Traditionally, we just worry about our hardware, and then we add software, but now we have models, we have data. You have more dimensions you need to consider.
[AI observability] is particularly challenging. Most IT operators are trained computer engineers. They understand hardware, code and software, but they are not trained data scientists.
For example, [with] network bandwidth, I see a loss rate is high. I know there’s something wrong. But if I look at AI models, and if I tell you PSI [Population Stability Index] is high or low, if you don’t know what PSI means, it will be hard for you to interpret is this bad or good?
The additional challenge is that to maintain and manage those AI systems, you need to have data science knowledge.
That’s where InsightFinder wants to fill this gap. We ... encapsulate data science knowledge in our product so we can explain to you, OK, you have model drift.
Who is your typical customer?
Our customers are pretty diversified. There are customers who are large Fortune 500 companies. We deploy our AI engine in their data centers, in their AI platforms ... we help them manage all these mission-critical environments.
We have some customers who are small companies. They don’t have a lot of resources to run their companies. Some of [them] are AI companies. We work with an online education company, we help them make sure their service is running and they rely on InsightFinder solely to run their website.

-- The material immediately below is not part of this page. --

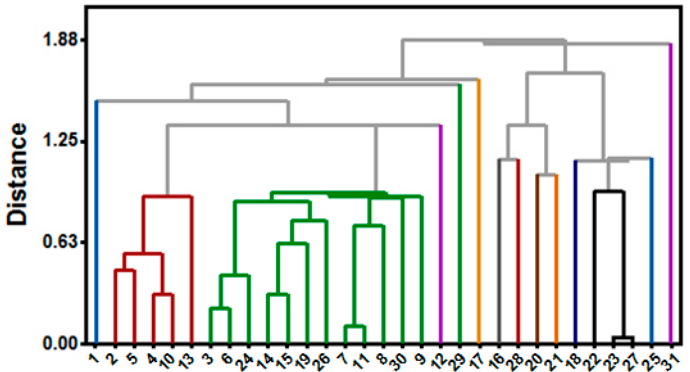
Figure 13. Dendrogram used to investigate chemical similarity of RIPK2 inhibitors.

Because we are doing this unsupervised machine learning, we can adapt to different environments.
Can you share some of your predictions or thoughts on the AI space in 2025?
There was a lot of hype in 2024. I think this year people will become more cautious on what business value [AI] can bring. How do you quantify business value?
It’s important to understand how to use AI. AI technology is very powerful. It’s not just simply, throw the data into the model and then you will get the magic correct answer. You need to understand how AI models work in different use cases.
The other thing is also to make sure your model is ethical, correct and responsible.